Anahí Fleck
Magister en Neuropsicología. 0376-154-385152
La nocicepción es uno de esos sentidos poco mencionados, pero fundamentales para la vida. Se trata de la capacidad que tiene nuestro cuerpo de detectar estímulos dañinos -como calor extremo, frío intenso, presión excesiva o sustancias irritantes- y traducirlos en señales que reconocemos como dolor. Gracias a este sistema, retiramos la mano de una hornalla encendida antes de que la quemadura sea irreversible, o frenamos un movimiento brusco que podría desgarrar un músculo. Es, en esencia, un mecanismo de protección.
Sin embargo, en la práctica cotidiana los seres humanos solemos ignorar este sentido. No porque no funcione, sino porque hemos aprendido culturalmente a desoírlo. El dolor, que debería ser una señal momentánea para corregir el rumbo, se convierte en un compañero crónico. Nos acostumbramos a vivir con molestias físicas y emocionales, como si fueran inevitables. ¿Por qué sucede esto?
El miedo al dolor momentáneo
Una de las razones más profundas es el temor a enfrentar decisiones que duelen en el corto plazo. Preferimos sostener un dolor constante antes que atravesar un cambio que nos incomode. Por ejemplo, alguien que carga con un trabajo que le genera tensión y agotamiento puede sentir el aviso de su cuerpo -dolores musculares, insomnio, irritabilidad- pero decide continuar porque renunciar o cambiar de rumbo parece demasiado doloroso. El resultado es que el malestar se prolonga y se instala como crónico.

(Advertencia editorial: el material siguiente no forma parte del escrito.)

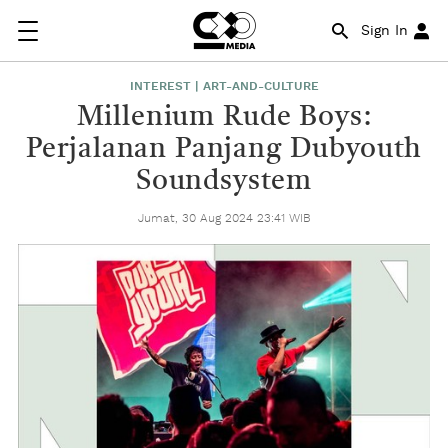
Sign In
INTEREST | ART-AND-CULTURE
Millenium Rude Boys:
Perjalanan Panjang Dubyouth
Soundsystem
Jumat, 30 Aug 2024 23:41 WIB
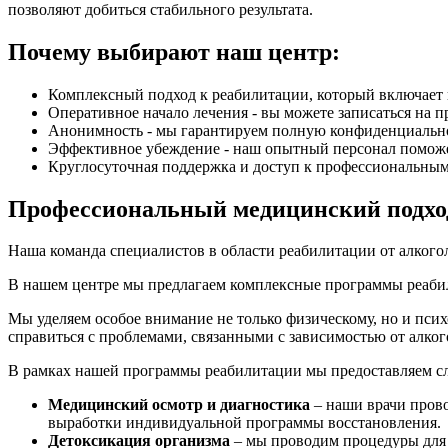
позволяют добиться стабильного результата.
Почему выбирают наш центр:
Комплексный подход к реабилитации, который включает 
Оперативное начало лечения - вы можете записаться на 
Анонимность - мы гарантируем полную конфиденциальн
Эффективное убеждение - наш опытный персонал поможет 
Круглосуточная поддержка и доступ к профессиональным
Профессиональный медицинский подхо
Наша команда специалистов в области реабилитации от алког
В нашем центре мы предлагаем комплексные программы реабил
Мы уделяем особое внимание не только физическому, но и пси
справиться с проблемами, связанными с зависимостью от алког
В рамках нашей программы реабилитации мы предоставляем с
Медицинский осмотр и диагностика
– наши врачи прово
выработки индивидуальной программы восстановления.
Детоксикация организма
– мы проводим процедуры для о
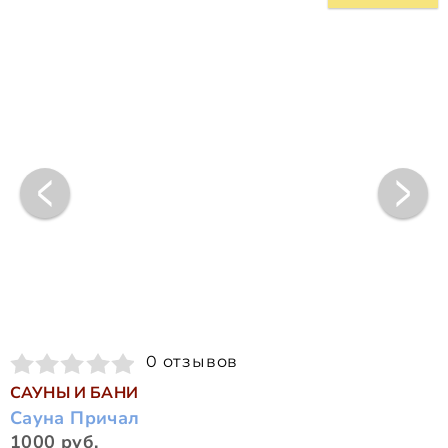
0 отзывов
САУНЫ И БАНИ
Сауна Причал
1000 руб.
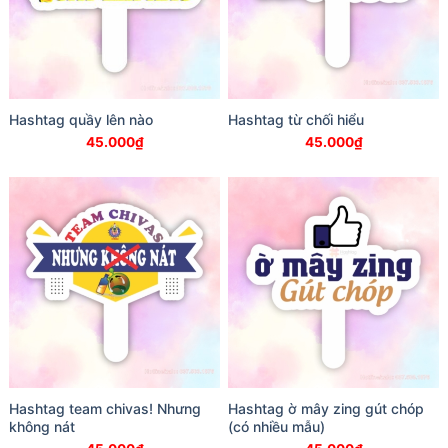
Hashtag quầy lên nào
Hashtag từ chối hiểu
45.000
₫
45.000
₫
Hashtag team chivas! Nhưng
Hashtag ờ mây zing gút chóp
không nát
(có nhiều mẫu)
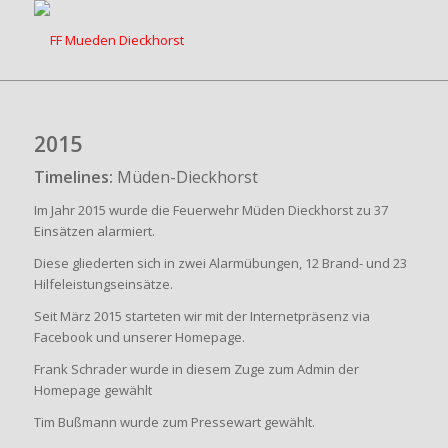
2015
Timelines:
Müden-Dieckhorst
Im Jahr 2015 wurde die Feuerwehr Müden Dieckhorst zu 37
Einsätzen alarmiert.
Diese gliederten sich in zwei Alarmübungen, 12 Brand- und 23
Hilfeleistungseinsätze.
Seit März 2015 starteten wir mit der Internetpräsenz via
Facebook und unserer Homepage.
Frank Schrader wurde in diesem Zuge zum Admin der
Homepage gewählt
Tim Bußmann wurde zum Pressewart gewählt.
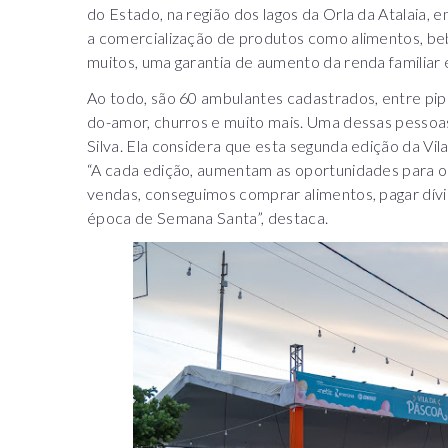
do Estado, na região dos lagos da Orla da Atalaia,
a comercialização de produtos como alimentos, beb
muitos, uma garantia de aumento da renda familiar
Ao todo, são 60 ambulantes cadastrados, entre pi
do-amor, churros e muito mais. Uma dessas pessoa
Silva. Ela considera que esta segunda edição da Vil
“A cada edição, aumentam as oportunidades para o
vendas, conseguimos comprar alimentos, pagar dívid
época de Semana Santa”, destaca.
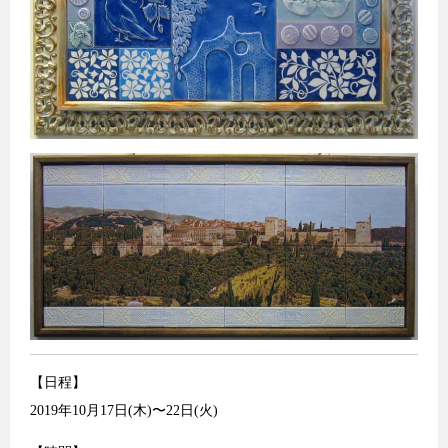
【日程】
2019年10月17日(木)〜22日(火)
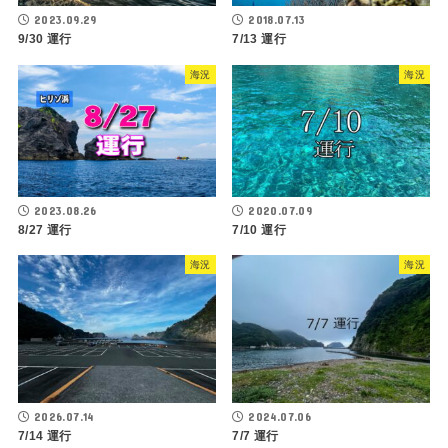
2023.09.29
2018.07.13
9/30 運行
7/13 運行
海況
海況
2023.08.26
2020.07.09
8/27 運行
7/10 運行
海況
海況
2026.07.14
2024.07.06
7/14 運行
7/7 運行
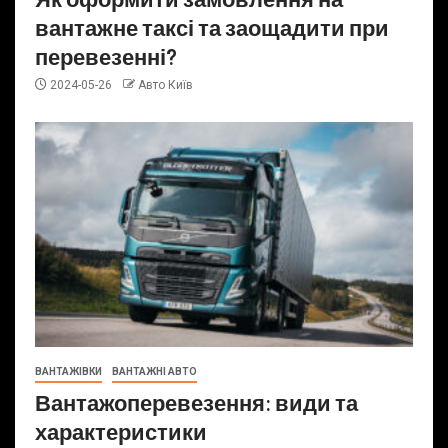
вантажне таксі та заощадити при
перевезенні?
2024-05-26
Авто Київ
ВАНТАЖІВКИ
ВАНТАЖНІ АВТО
Вантажоперевезення: види та
характеристики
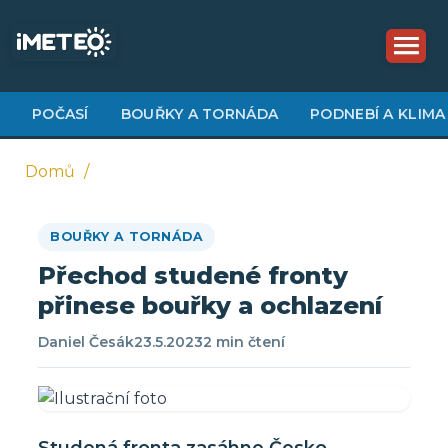
Přejít
k
hlavnímu
obsahu
POČASÍ
BOUŘKY A TORNÁDA
PODNEBÍ A KLIMA
Domů
Drobečková
BOUŘKY A TORNÁDA
navigace
Přechod studené fronty
přinese bouřky a ochlazení
Daniel Česák
23.5.2023
2 min čtení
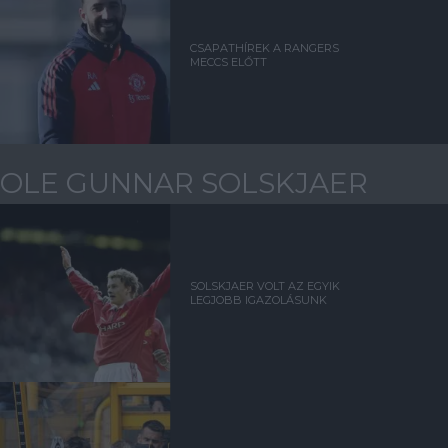
CSAPATHÍREK A RANGERS
MECCS ELŐTT
OLE GUNNAR SOLSKJAER
SOLSKJAER VOLT AZ EGYIK
LEGJOBB IGAZOLÁSUNK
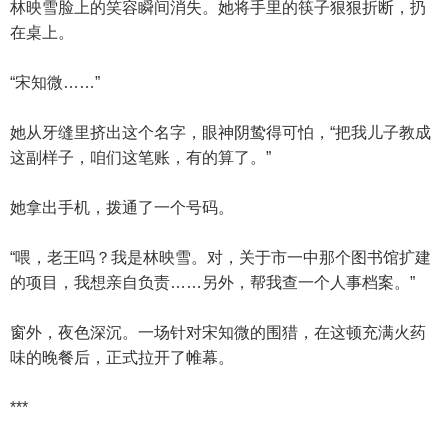
林映雪脸上的笑容瞬间消失。她将手里的筷子狠狠折断，扔
在桌上。
“宋知微……”
她从牙缝里挤出这个名字，眼神阴鸷得可怕，“把我儿子教成
这副样子，咱们这笔账，有的算了。”
她拿出手机，拨通了一个号码。
“喂，老王吗？我是林映雪。对，关于市一中那个图书馆扩建
的项目，我想亲自负责……另外，帮我查一个人事档案。”
窗外，夜色深沉。一场针对宋知微的围猎，在这顿充满火药
味的晚餐后，正式拉开了帷幕。
***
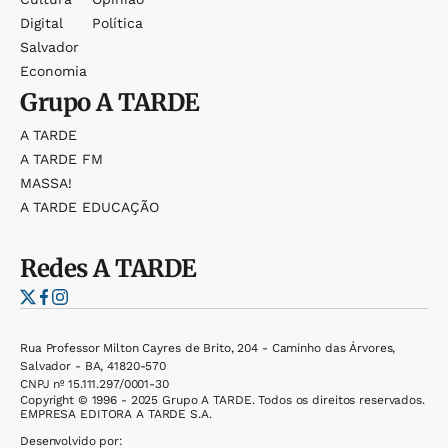
Digital
Política
Salvador
Economia
Grupo
A TARDE
A TARDE
A TARDE FM
MASSA!
A TARDE EDUCAÇÃO
Redes
A TARDE
Rua Professor Milton Cayres de Brito, 204 - Caminho das Árvores,
Salvador - BA, 41820-570
CNPJ nº 15.111.297/0001-30
Copyright © 1996 - 2025 Grupo A TARDE. Todos os direitos reservados.
EMPRESA EDITORA A TARDE S.A.
Desenvolvido por:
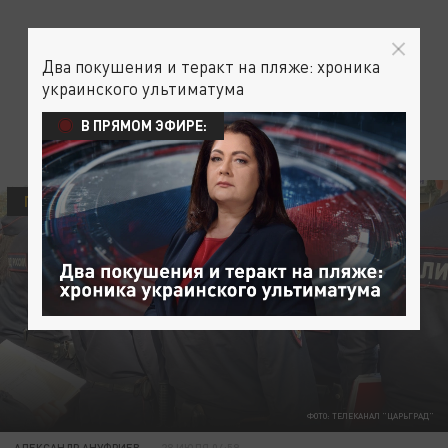
Два покушения и теракт на пляже: хроника
украинского ультиматума
В ПРЯМОМ ЭФИРЕ:
ПРОИСШЕСТВИЯ
ФОТО: ТЕЛЕКАНАЛ "ЦАРЬГРАД"
АЛЕКСАНДР АНУФРИЕВ
28 ИЮЛЯ 04:59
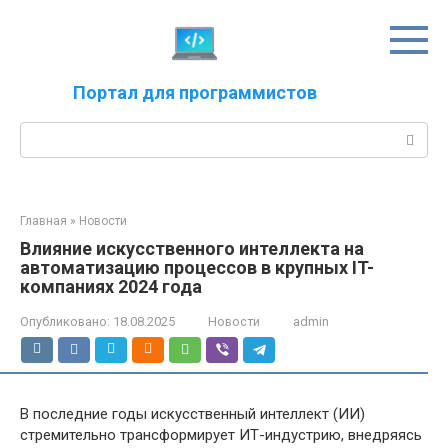
Перейти
к
контенту
Портал для программистов
Поиск:
Главная
»
Новости
Влияние искусственного интеллекта на
автоматизацию процессов в крупных IT-
компаниях 2024 года
Опубликовано:
18.08.2025
Новости
admin
В последние годы искусственный интеллект (ИИ)
стремительно трансформирует ИТ-индустрию, внедряясь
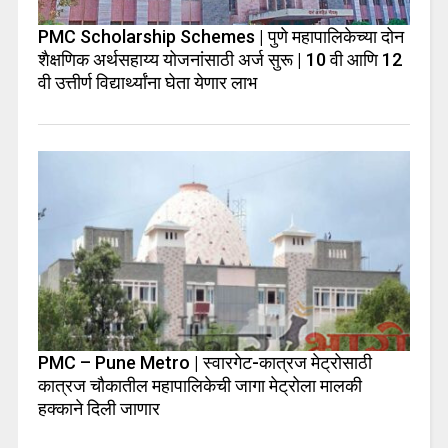
PMC Scholarship Schemes | पुणे महापालिकेच्या दोन
शैक्षणिक अर्थसहाय्य योजनांसाठी अर्ज सुरू | 10 वी आणि 12
वी उत्तीर्ण विद्यार्थ्यांना घेता येणार लाभ
PMC – Pune Metro | स्वारगेट-कात्रज मेट्रोसाठी
कात्रज चौकातील महापालिकेची जागा मेट्रोला मालकी
हक्काने दिली जाणार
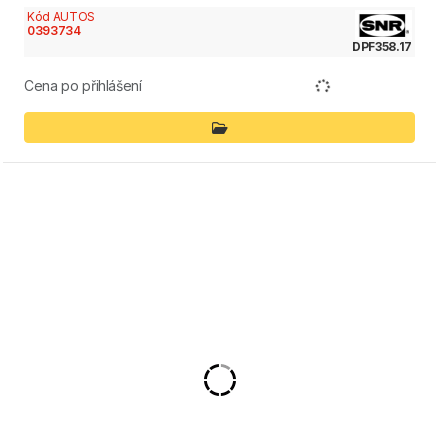
Kód AUTOS
0393734
DPF358.17
Cena po přihlášení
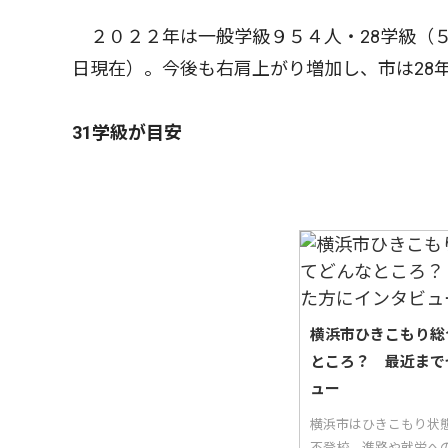
２０２２年は一般学級９５４人・28学級（５
日現在）。今後も右肩上がり増加し、市は28
31学級が目安
横浜市ひきこもり総
ところ？ 最近まで
ュー
横浜市はひきこもり状
不登校、進路や就労へ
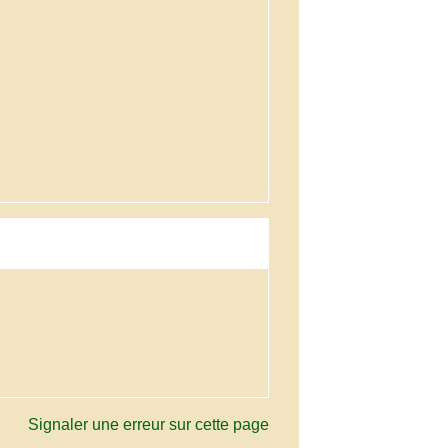
Signaler une erreur sur cette page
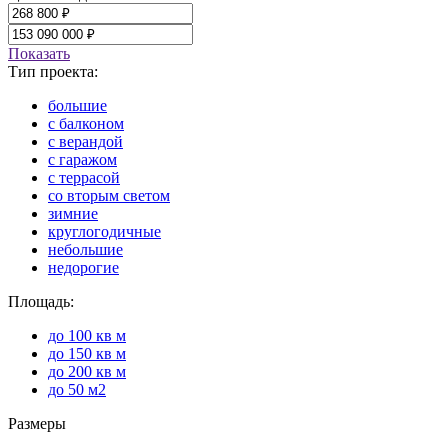
Показать
Тип проекта:
большие
с балконом
с верандой
с гаражом
с террасой
со вторым светом
зимние
круглогодичные
небольшие
недорогие
Площадь:
до 100 кв м
до 150 кв м
до 200 кв м
до 50 м2
Размеры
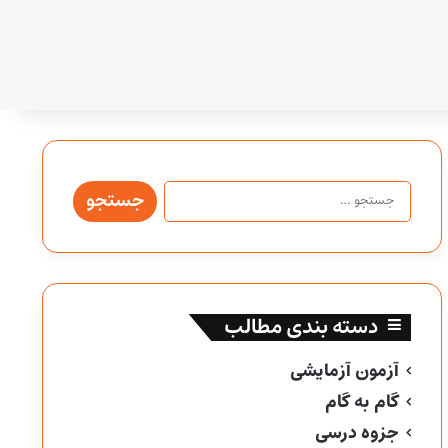
جستجو
برای:
دسته بندی مطالب
آزمون آزمایشی
گام به گام
جزوه درسی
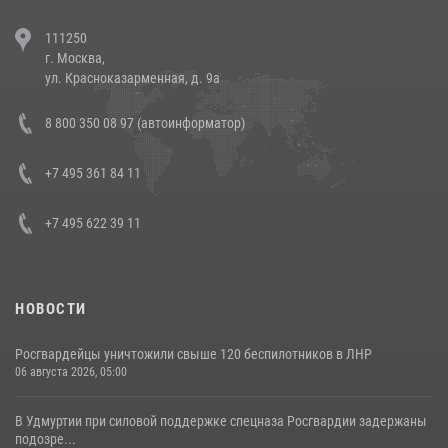
В Челябинске росгвардейцы задержали злоумышленников,
111250
напавших на бригаду скорой помощи (видео)
г. Москва,
14 июля 2026, 12:20
1
ул. Красноказарменная, д. 9а
В Росгвардии прошла военно-научная конференция по обобщению
8 800 350 08 97 (автоинформатор)
боевого опыта
08 июля 2026, 07:01
+7 495 361 84 11
+7 495 622 39 11
НОВОСТИ
Росгвардейцы уничтожили свыше 120 беспилотников в ЛНР
06 августа 2026, 05:00
В Удмуртии при силовой поддержке спецназа Росгвардии задержаны
подозре...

La nocicepción nos recuerda que el dolor es un aviso, no un castigo. Es un mensaje del cuerpo que dice: “Aquí hay algo que no está bien, atiéndelo”. Cuando lo ignoramos, el sistema nervioso se adapta y normaliza la señal, pero el costo es alto: perdemos sensibilidad, resiliencia y capacidad de respuesta.
Dolor físico y dolor emocional: un mismo lenguaje
El sistema nociceptivo está íntimamente ligado al sistema límbico, responsable de las emociones. Por eso, el dolor físico y el dolor emocional comparten rutas neuronales y se influyen mutuamente. Una herida en la piel puede recordarnos una herida en el alma, y viceversa. Ecosanación propone reconocer esta conexión: escuchar el dolor como un lenguaje que nos invita a detenernos, reflexionar y transformar.
Cuando no nos escuchamos, el dolor se convierte en un relato repetido. Nos decimos: “Es normal que me duela”, “ya pasará”, “no quiero molestar a nadie con esto”. Así, perpetuamos la incomodidad y evitamos pedir ayuda, como si hacerlo fuera un signo de debilidad. En realidad, solicitar apoyo es un acto de valentía y de cuidado hacia uno mismo.
Animarse a pedir ayuda
Uno de los aprendizajes más importantes es reconocer que no siempre podemos resolver todo en soledad. El dolor crónico, tanto físico como emocional, suele necesitar acompañamiento. Animarse a pedir ayuda es un acto de humildad y de amor propio. Significa reconocer que somos seres interdependientes, que nuestra sanación también se nutre del encuentro con otros.
La nocicepción, entonces, no es solo un sentido biológico: es una puerta hacia la conciencia. Nos invita a escuchar lo que duele, a diferenciar entre lo que es pasajero y lo que se vuelve hábito, y a tomar decisiones que nos devuelvan la libertad de vivir sin cargas innecesarias. En tiempos de sobrecarga sensorial y emocional, recordar que el dolor es un aviso y no un destino puede ser profundamente sanador. Escuchar, respirar, registrar, actuar y pedir ayuda son regalos que podemos darnos para transformar la experiencia del dolor en un camino de resiliencia y bienestar.